▶ THE DATA:
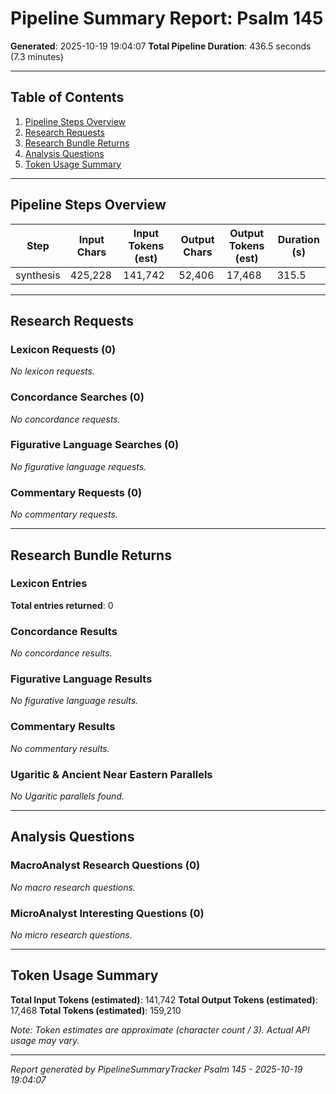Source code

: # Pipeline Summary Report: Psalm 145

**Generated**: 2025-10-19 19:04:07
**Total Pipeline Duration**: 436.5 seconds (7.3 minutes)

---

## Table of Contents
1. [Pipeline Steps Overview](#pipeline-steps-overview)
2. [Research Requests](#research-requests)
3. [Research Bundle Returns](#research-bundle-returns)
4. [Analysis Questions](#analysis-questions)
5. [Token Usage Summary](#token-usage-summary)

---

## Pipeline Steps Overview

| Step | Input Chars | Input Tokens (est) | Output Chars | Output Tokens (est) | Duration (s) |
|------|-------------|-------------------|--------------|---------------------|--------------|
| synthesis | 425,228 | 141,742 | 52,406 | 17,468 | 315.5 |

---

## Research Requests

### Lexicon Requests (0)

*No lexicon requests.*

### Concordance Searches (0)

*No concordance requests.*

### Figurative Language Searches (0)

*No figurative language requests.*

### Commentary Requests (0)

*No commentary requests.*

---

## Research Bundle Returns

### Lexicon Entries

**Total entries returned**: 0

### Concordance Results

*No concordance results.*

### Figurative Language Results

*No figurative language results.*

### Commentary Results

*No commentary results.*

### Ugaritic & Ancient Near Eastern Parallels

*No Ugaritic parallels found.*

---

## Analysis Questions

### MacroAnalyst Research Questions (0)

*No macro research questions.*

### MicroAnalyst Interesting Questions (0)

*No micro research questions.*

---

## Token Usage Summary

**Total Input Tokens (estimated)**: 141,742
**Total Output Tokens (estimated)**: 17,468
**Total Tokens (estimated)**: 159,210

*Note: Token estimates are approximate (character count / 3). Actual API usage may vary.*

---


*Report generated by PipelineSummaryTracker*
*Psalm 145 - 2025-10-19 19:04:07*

---

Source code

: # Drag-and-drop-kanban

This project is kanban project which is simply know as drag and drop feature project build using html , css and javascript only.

---

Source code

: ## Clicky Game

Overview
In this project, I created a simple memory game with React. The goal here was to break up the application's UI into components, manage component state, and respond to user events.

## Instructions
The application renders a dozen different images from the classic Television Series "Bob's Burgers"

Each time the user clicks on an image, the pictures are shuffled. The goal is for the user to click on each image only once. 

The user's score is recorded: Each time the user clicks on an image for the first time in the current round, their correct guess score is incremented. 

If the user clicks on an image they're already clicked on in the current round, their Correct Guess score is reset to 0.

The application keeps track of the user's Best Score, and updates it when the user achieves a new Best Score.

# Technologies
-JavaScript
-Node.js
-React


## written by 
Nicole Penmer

▶ TASK DETAILS: The expected output is each line of the records above that includes the word "current".

▶ RESULT OF THIS EXERCISE:
The user's score is recorded: Each time the user clicks on an image for the first time in the current round, their correct guess score is incremented. 
If the user clicks on an image they're already clicked on in the current round, their Correct Guess score is reset to 0.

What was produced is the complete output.